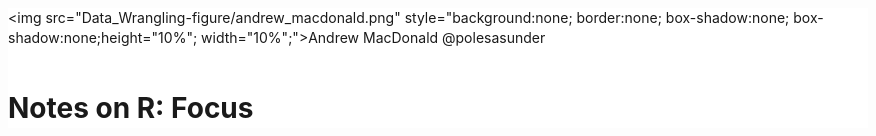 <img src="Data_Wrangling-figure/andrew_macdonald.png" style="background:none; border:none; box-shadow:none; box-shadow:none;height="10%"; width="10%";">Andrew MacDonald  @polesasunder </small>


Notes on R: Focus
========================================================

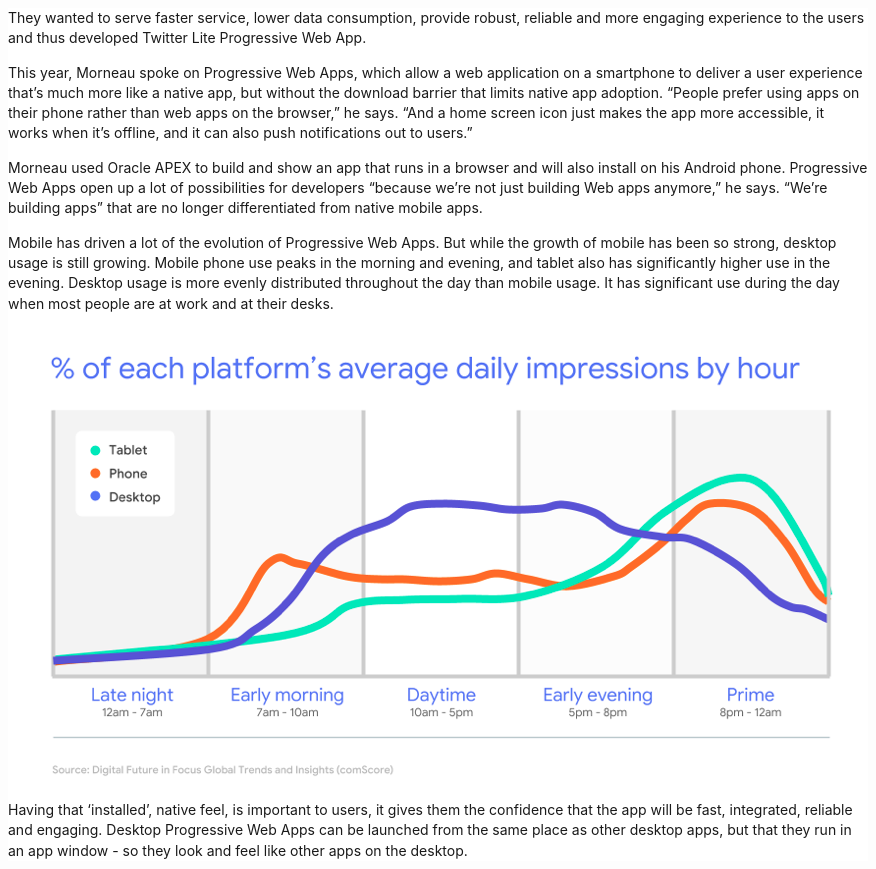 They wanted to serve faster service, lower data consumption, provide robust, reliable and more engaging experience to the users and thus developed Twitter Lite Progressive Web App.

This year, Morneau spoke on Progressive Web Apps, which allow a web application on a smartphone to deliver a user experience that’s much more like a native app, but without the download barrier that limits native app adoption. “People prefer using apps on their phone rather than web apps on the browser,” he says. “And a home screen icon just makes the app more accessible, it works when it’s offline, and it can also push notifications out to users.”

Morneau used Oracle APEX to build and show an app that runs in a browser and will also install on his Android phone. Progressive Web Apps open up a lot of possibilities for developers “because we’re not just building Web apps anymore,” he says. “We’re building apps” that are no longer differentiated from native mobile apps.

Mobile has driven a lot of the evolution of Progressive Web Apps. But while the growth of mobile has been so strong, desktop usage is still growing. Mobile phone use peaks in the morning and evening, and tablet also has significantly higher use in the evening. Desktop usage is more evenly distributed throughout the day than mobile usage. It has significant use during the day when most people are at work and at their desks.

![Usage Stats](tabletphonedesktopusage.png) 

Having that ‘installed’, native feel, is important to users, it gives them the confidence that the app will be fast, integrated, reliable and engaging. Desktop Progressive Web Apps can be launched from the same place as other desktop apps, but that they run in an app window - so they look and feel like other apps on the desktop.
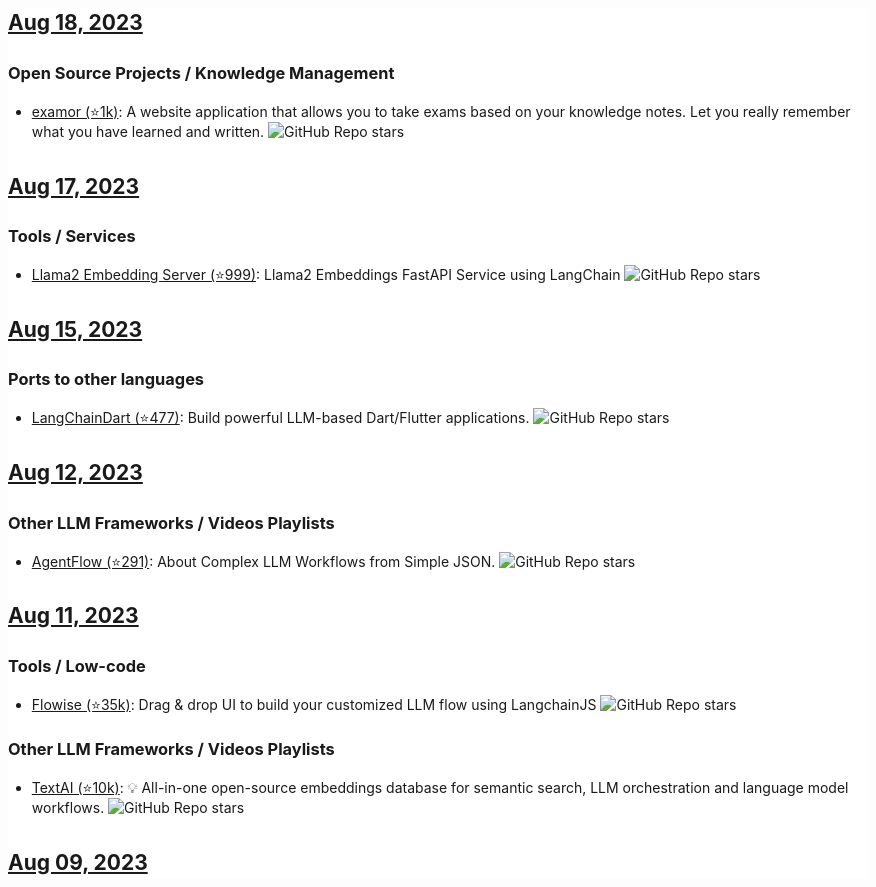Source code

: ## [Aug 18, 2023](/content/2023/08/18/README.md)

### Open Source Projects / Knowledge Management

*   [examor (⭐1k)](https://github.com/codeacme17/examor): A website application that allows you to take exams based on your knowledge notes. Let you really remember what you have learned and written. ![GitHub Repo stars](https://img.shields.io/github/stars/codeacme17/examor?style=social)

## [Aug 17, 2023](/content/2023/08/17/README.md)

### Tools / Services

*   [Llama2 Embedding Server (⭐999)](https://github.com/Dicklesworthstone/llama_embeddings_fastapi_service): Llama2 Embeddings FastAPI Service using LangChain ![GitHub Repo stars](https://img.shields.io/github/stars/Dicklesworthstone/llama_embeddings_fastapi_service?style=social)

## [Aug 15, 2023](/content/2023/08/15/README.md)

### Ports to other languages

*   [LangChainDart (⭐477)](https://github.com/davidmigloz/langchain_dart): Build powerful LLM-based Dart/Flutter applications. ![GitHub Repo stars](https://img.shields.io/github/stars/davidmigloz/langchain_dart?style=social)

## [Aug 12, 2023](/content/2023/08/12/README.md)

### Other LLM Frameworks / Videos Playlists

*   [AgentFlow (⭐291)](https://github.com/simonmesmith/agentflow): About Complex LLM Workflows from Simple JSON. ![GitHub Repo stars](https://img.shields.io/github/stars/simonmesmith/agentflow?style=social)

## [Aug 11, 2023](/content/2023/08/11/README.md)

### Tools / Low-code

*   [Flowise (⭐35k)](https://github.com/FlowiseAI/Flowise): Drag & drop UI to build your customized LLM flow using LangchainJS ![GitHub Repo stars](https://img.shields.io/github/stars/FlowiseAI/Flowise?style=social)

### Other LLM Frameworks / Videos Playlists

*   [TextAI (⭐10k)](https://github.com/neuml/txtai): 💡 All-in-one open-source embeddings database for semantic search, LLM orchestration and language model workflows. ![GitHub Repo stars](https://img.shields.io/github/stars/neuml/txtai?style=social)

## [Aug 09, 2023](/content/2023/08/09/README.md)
-----
Action item → Word for word, restate the lines of the listing above starting at the line with "## [Aug 12, 2023](/content/2023/08/12/README.md)" and ending at the line with "About Complex LLM", and nothing outside them.

Response →
## [Aug 12, 2023](/content/2023/08/12/README.md)

### Other LLM Frameworks / Videos Playlists

*   [AgentFlow (⭐291)](https://github.com/simonmesmith/agentflow): About Complex LLM Workflows from Simple JSON. ![GitHub Repo stars](https://img.shields.io/github/stars/simonmesmith/agentflow?style=social)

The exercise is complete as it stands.